Passage >>
The U.S. presidential election may have come and gone, but many are still questioning the Nov. 8 results and the fact that Donald Trump will soon be referred to as commander-in-chief.

What may have seemed like a farfetched idea is now the reality for Americans, whether they like it not and while our neighbours to the south are preparing to welcome the incoming presidential family, Canadians are watching from the sideline perhaps wondering how this shift will affect the country.

Fanshawe political science professor, Matt Farrell, noted that American elections are always interesting and said there are a number of reasons why the results happened the way they did, noting that the U.S. use a “peculiar” system that hasn’t been updated in over 200 years.

According to Farrell, one quirk of the system is that it allows for each state to pick its own voting rules, as there is no central election authority. This includes determining who can vote, when those chosen can vote and how long they are allowed to vote for.

Farrell said people are not actually directly electing the president either, rather the states do.

“Hillary Clinton ends up with about 200,000 more votes than Donald Trump at the end of the election and then she loses, and that’s not uncommon,” Farrell said. “You could argue in terms of democratic legitimacy, any time that happens, it’s not cool, but that’s the system and you have to play to the system and the system is that the states vote and Donald Trump did far better and Republicans do tend to fair better given the Electoral College.”

What also struck Farrell was how few people went out and voted for Clinton, noting that she received roughly six million fewer votes than Barack Obama did during the previous presidential election.

While Trump won, Farrell noted how he received fewer votes than Mitt Romney, who ran against President Obama during the 2012 presidential election.

“It really says something about the turn-out on the Democratic side I think. It was down… it could be because maybe they weren’t that excited about Hillary, it could also be because there was actual disenfranchisement, there was actual mechanical means to try and deter voters in some of these swing states, 20,000 voters kept off the rolls in certain states,” Farrell said.

According to Farrell, it could also have had to do with people choosing not to vote as well or the fact that in at least four key states, the third party candidate(s) had the margin of victory.

“That in itself is significant. Things could have really been different if people weren’t voting for third party candidates,” Farrell said.

According to Farrell, America is divided by urban and rural ways of life. Urban life includes main states such as New York, Los Angeles, Chicago and Washington; these states essentially run the country.

“There’s a perception that these states are isolated, they’re little islands of people that are out of step with the rest of the country, and I think that’s part of what was showing through there.”

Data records
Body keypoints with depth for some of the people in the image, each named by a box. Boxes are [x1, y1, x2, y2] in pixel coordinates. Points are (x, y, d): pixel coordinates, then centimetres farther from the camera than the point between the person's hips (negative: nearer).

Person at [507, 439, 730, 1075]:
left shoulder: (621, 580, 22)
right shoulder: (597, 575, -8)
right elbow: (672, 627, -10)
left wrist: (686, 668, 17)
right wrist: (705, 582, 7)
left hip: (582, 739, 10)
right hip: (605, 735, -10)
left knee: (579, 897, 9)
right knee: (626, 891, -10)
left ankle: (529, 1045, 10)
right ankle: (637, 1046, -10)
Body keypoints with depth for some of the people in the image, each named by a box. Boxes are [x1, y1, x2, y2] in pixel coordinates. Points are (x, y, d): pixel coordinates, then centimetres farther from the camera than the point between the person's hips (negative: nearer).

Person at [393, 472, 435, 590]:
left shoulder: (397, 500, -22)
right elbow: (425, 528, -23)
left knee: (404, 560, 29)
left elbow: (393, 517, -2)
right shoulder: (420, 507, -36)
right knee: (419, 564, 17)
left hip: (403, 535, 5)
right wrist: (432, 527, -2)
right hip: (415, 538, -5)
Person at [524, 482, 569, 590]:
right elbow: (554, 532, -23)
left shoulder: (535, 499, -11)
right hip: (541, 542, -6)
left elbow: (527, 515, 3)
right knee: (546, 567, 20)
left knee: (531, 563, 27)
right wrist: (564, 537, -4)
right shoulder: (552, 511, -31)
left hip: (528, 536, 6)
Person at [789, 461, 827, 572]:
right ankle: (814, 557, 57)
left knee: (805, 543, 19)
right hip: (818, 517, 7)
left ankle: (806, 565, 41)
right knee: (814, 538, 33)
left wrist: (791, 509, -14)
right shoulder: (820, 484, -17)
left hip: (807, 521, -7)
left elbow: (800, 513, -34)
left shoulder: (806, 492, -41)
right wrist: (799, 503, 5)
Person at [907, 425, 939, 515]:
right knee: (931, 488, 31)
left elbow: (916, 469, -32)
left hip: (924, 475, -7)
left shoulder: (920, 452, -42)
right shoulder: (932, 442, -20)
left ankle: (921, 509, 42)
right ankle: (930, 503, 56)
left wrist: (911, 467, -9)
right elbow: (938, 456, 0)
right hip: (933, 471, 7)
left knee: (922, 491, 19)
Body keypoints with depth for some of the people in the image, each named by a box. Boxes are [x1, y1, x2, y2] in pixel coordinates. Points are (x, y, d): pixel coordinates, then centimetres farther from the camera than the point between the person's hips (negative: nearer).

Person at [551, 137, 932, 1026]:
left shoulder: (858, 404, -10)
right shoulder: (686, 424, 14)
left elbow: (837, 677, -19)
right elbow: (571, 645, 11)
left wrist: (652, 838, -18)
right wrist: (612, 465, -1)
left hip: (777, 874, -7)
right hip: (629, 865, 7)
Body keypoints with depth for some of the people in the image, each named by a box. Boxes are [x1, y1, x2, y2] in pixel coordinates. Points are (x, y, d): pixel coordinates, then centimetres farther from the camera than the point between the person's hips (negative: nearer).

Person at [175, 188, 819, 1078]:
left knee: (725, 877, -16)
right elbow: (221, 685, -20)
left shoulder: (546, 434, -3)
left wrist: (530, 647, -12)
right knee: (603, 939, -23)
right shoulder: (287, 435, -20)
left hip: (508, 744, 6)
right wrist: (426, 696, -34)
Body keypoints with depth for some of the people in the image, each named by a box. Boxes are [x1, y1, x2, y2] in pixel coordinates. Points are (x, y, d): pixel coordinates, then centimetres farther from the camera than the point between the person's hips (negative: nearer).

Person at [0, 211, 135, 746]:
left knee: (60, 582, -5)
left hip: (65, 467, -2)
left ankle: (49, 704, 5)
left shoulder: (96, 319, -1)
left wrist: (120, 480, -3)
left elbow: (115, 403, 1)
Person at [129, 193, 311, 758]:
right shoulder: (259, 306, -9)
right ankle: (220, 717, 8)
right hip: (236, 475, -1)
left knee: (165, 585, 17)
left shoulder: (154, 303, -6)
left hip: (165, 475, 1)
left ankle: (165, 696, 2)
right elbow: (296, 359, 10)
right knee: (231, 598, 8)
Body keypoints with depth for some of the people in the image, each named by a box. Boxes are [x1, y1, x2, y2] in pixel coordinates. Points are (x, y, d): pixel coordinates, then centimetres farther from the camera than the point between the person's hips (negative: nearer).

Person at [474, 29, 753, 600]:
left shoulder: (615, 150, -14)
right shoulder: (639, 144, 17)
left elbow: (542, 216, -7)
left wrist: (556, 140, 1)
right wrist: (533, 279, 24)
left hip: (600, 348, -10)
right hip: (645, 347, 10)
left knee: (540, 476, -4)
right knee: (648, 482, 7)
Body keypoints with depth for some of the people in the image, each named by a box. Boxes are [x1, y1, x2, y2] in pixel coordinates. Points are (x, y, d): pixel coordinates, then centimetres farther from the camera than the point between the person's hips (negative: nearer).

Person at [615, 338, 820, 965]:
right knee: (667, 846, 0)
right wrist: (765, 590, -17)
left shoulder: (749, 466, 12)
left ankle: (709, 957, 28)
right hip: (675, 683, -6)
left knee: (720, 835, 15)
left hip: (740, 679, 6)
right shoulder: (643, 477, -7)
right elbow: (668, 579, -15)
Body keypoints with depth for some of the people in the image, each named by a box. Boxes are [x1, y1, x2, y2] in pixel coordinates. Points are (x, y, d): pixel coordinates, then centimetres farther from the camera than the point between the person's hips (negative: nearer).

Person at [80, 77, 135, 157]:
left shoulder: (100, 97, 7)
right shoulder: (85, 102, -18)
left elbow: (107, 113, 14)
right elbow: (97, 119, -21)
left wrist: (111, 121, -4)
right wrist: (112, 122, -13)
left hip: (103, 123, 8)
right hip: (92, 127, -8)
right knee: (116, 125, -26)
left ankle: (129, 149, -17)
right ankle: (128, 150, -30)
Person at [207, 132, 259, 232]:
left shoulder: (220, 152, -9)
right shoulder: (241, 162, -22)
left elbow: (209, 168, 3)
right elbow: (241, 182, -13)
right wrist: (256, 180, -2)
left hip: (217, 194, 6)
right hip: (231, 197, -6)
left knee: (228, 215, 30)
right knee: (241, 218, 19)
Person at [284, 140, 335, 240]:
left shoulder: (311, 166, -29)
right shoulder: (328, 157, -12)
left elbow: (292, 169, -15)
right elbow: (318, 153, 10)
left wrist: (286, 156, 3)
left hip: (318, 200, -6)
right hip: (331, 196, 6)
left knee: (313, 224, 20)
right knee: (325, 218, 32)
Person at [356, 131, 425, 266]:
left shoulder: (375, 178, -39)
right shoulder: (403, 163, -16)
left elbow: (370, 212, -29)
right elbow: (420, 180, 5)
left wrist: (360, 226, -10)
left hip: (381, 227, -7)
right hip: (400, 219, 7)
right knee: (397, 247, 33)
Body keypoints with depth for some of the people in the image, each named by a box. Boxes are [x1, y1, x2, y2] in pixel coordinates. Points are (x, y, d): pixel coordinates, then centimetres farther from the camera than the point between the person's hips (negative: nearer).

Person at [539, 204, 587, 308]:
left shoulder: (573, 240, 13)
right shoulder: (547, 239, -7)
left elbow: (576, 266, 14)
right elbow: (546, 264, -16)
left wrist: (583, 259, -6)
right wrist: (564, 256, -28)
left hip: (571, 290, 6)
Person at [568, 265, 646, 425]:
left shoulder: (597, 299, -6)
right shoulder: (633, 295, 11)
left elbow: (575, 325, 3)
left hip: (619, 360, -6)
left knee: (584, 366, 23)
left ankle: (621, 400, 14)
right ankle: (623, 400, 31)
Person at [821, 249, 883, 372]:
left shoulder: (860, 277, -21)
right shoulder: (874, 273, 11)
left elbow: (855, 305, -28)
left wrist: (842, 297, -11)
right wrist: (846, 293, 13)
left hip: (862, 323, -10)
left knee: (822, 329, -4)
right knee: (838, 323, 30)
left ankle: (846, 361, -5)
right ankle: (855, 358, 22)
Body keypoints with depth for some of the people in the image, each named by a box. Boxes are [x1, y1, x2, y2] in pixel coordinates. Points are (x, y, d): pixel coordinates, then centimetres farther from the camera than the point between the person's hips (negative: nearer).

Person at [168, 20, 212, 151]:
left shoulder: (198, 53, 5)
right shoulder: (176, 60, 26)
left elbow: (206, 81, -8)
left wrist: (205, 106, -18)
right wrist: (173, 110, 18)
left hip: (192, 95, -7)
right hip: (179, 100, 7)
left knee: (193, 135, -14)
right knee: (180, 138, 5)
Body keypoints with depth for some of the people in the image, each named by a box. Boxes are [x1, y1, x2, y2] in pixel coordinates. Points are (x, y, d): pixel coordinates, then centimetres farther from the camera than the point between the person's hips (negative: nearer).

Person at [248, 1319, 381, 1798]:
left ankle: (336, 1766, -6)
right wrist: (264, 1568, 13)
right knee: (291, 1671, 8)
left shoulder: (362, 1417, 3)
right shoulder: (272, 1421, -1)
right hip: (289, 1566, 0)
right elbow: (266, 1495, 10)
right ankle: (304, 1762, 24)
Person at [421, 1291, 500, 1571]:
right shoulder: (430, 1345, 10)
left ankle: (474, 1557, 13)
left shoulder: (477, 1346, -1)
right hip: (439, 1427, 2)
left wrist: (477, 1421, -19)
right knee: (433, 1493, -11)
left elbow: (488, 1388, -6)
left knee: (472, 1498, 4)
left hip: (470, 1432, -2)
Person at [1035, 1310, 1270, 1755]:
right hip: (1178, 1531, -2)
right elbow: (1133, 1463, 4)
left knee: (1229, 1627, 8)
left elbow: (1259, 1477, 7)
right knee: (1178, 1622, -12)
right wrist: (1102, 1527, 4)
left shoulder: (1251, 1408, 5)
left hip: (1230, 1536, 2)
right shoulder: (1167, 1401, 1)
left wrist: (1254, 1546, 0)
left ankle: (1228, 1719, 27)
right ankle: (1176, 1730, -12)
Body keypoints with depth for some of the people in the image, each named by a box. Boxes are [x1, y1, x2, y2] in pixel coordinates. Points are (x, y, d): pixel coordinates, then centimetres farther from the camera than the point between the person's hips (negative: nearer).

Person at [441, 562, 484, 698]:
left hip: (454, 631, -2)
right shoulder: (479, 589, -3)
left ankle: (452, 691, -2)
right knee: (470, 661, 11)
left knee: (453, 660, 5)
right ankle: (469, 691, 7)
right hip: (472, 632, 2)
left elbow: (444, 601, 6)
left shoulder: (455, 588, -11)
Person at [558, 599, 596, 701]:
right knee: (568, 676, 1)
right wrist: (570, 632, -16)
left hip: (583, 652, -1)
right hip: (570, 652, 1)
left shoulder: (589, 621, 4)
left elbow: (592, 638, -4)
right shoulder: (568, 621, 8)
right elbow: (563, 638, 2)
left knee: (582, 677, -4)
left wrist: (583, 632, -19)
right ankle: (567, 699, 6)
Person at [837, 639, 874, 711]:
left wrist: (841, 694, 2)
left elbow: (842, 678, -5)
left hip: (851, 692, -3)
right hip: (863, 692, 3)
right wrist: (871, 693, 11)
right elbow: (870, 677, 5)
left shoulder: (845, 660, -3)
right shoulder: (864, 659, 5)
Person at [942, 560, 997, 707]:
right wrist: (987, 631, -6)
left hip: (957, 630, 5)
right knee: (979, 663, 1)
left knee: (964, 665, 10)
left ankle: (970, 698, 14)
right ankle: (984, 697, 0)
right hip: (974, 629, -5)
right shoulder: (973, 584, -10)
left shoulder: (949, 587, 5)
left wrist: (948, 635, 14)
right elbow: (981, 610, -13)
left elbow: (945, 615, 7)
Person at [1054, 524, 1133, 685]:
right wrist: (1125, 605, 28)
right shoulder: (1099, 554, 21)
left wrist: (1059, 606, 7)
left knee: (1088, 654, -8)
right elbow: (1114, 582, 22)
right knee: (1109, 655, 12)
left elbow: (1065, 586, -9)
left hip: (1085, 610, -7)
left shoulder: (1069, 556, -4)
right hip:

Study questions >>
• 1. In the article on the U.S. election, how many more votes than Donald Trump does Farrell say Hillary Clinton ended up with?
• 2. Name every person mentioned in the article on the U.S. election.
• 3. Retype everything in the article on the U.S. election from "According to Farrell, one" down to "the states do.".
None of the work here depends on the data records.

Solutions below >>
• 1. About 200,000 more votes.

• 2. Donald Trump, Matt Farrell, Hillary Clinton, Barack Obama, Mitt Romney

• 3.
According to Farrell, one quirk of the system is that it allows for each state to pick its own voting rules, as there is no central election authority. This includes determining who can vote, when those chosen can vote and how long they are allowed to vote for.

Farrell said people are not actually directly electing the president either, rather the states do.